Nei casi specifici, il risultato sarebbe un vero e proprio salasso che, pur con l’aggiunta della componente di premio derivante dal greening (circa 110 €/ha), che comunque imporrebbe scelte colturali più diversificate, porterebbe a diminuire la contribuzione in modo drastico: 66mila €, invece che 120mila per l’azienda più grande; poco più di 32mila €, anziché 59mila € per quella di dimensioni più ridotte.

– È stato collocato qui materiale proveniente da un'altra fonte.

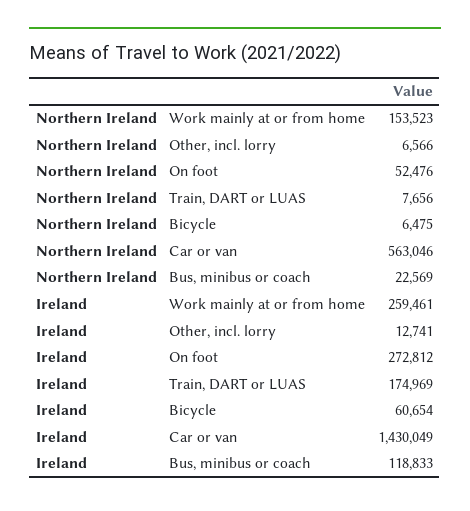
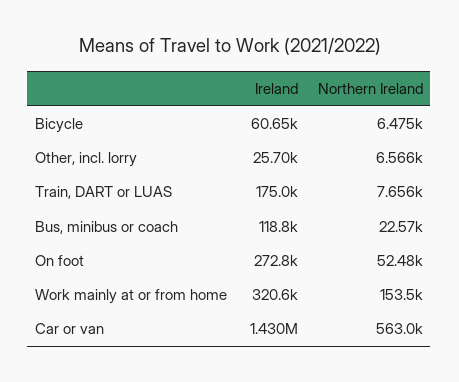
  {
    "Northern Ireland": {
      "Work mainly at or from home": 153523,
      "Other, incl. lorry": 6566,
      "On foot": 52476,
      "Train, DART or LUAS": 7656,
      "Bicycle": 6475,
      "Car or van": 563046,
      "Bus, minibus or coach": 22569
    },
    "Ireland": {
-     "Work mainly at or from home": 259461,
+     "Work mainly at or from home": 320600,
-     "Other, incl. lorry": 12741,
+     "Other, incl. lorry": 25700,
      "On foot": 272812,
      "Train, DART or LUAS": 174969,
      "Bicycle": 60654,
      "Car or van": 1430049,
      "Bus, minibus or coach": 118833
    }
  }

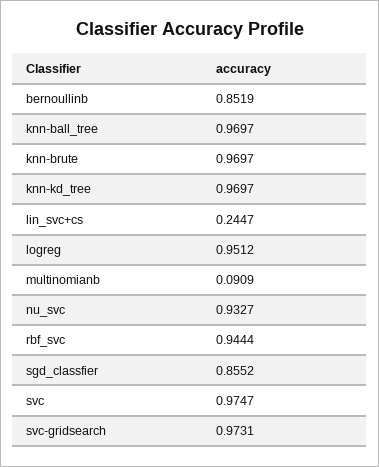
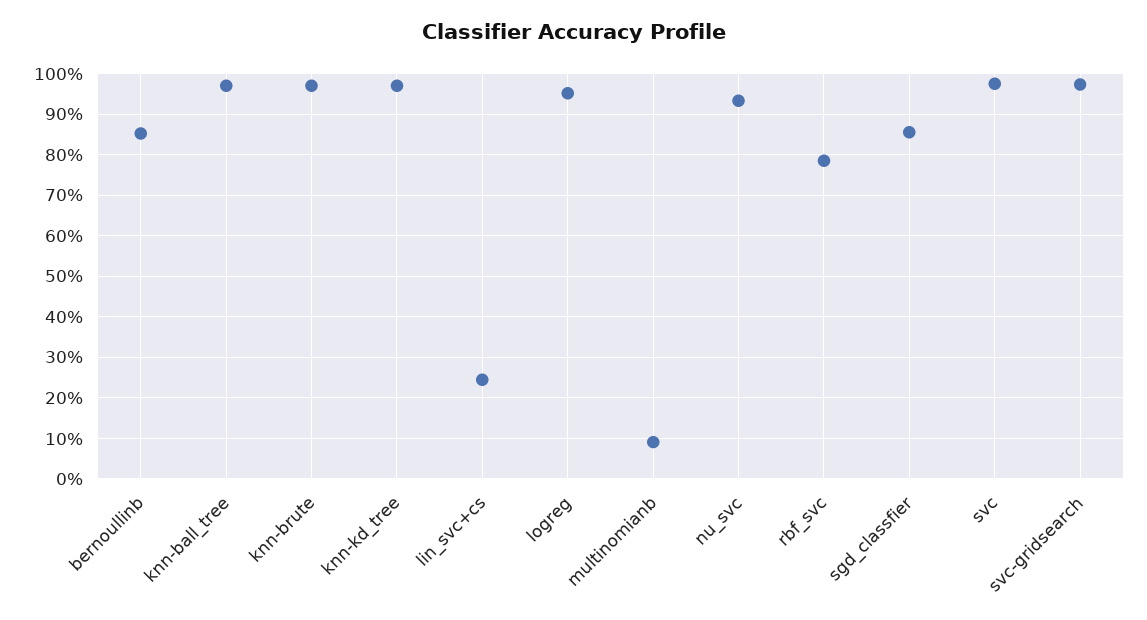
  {
    "bernoullinb": 0.8519,
    "knn-ball_tree": 0.9697,
    "knn-brute": 0.9697,
    "knn-kd_tree": 0.9697,
    "lin_svc+cs": 0.2447,
    "logreg": 0.9512,
    "multinomianb": 0.0909,
    "nu_svc": 0.9327,
-   "rbf_svc": 0.9444,
+   "rbf_svc": 0.78,
    "sgd_classfier": 0.8552,
    "svc": 0.9747,
    "svc-gridsearch": 0.9731
  }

Le valutazioni elaborate sulle due aziende zootecniche (v. tab), come detto, sono state eseguite ipotizzando l’applicazione della convergenza parziale, che comunque premierebbe i valori storici più elevati, con un calo massimo a regime del 30% rispetto al dato iniziale. Non osiamo immaginare cosa potrebbe accadere per il comparto del bovino da carne se si dovesse optare per scelte ancora più drastiche, come la convergenza totale e l’adozione di un premio unico disaccoppiato base uguale per tutti. Un salasso per tutti i comparti agricoli che oggi godono della contribuzione maggiore, zootecnici in generale. In ogni caso, anche nell’ipotesi migliore descritta, difficilmente le aziende che allevano oggi vitelloni e scottone potrebbero salvarsi e si rischierebbe la chiusura di buona parte degli allevamenti. Significherebbe la fine della filiera italiana, e i consumi, seppur in diminuzione, dipenderebbero quasi del tutto dalle importazioni dall’estero di carni e animali vivi da macellare. Il Mipaaf dunque non potrà fare a meno, in caso di attivazione della componente accoppiata dei premi, di destinare parte di essa al bovino da carne, nella speranza di sostenere un settore che, se anche ridimensionato, rimane strategico per il Paese.